The organizers of four of the great marches of LGBTQ pride in the United Kingdom have joined to suspend the participation of political parties in their annual events in support of the country’s transgender community.
“At a time when trans rights in the United Kingdom are under a growing attack, our resolution has never been stronger: we will not allow progress to get rid of,” said the statement issued Monday by Birmingham Pride, Brighton Pride, Manchester Pride and pride in London. “We will not remain, since the dignity, security and humanity of our trans are debated, delayed or denied.”
Political parties are often represented in Pride Marches in the United Kingdom, for example, the current prime minister, Keir Starmer, attended London’s pride in 2022 when he was the leader of the Labor Party. Former Prime Minister Boris Johnson, a member of the Conservative Party, also attended the Pride marches in 2010 and 2011.

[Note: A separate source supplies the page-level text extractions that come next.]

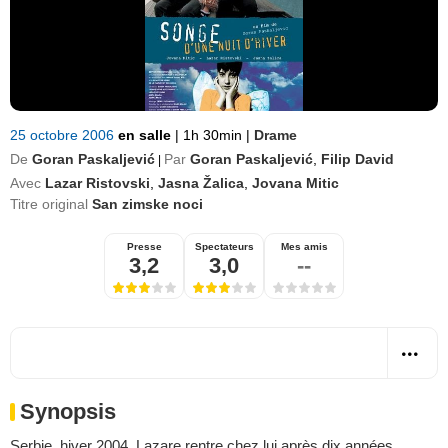
25 octobre 2006
en salle
|
1h 30min
|
Drame
De
Goran Paskaljević
Par
Goran Paskaljević
,
Filip David
|
Avec
Lazar Ristovski
,
Jasna Žalica
,
Jovana Mitic
Titre original
San zimske noci
Presse
Spectateurs
Mes amis
3,2
3,0
--
Synopsis
Serbie, hiver 2004. Lazare rentre chez lui après dix années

The joint decision to prohibit the participation of the political party in these main pride events follow a decision last month by the UK Supreme Court to exclude transgender women from the legal definition of “woman” in the Equality Law, a 2010 law that legally prohibits discrimination based on certain protected characteristics.
The ruling arose from a legal dispute that began in 2018 when the Scottish Parliament approved a law that sought to increase the number of women in the public sector boards. The law, to the dismay of some women’s rights activists, included transgender women in their definition of women.
The court ruling last month, according to the four groups of pride, “underlines the urgent need for immediate actions.”
“At this time, we chose to stay firmer, stronger and more proud to demand changes that protect and raise trans lives,” the statement said.
In a shared statement about X, Democrats LGBT+ LIB, an arm of the Democratic Liberal Party, said they are “sick in our nucleus” by the general suspension of political parties. The group said that the liberal democrats “have been at the forefront of the campaign for LGBT+rights and have earned the right to be present in Pride Marches.
“We expect a constructive dialogue with the organizers of pride so that we can return more and better, while those parties that are pleased with fanaticism and hate can be left in the past, where they belong,” the statement continued.
Pride organizers added that the reversal of trans rights in the United Kingdom is part of a “disturbing global trend”, citing the prohibition of pride events in Hungary and the proliferation of anti-trans legislation in the United States.
So far this year, 575 state bills have been proposed Anti-LGBTQ in the United States, many of them pointing to transgender rights, according to an American union account of civil liberties. And at the federal level, the Trump administration has made trans problems a priority. In his first weeks in office, President Donald Trump signed a series of executive orders aimed at trans rights, including one that states that the United States government would recognize only two immutable sexes and another that prohibits trans people from the military service.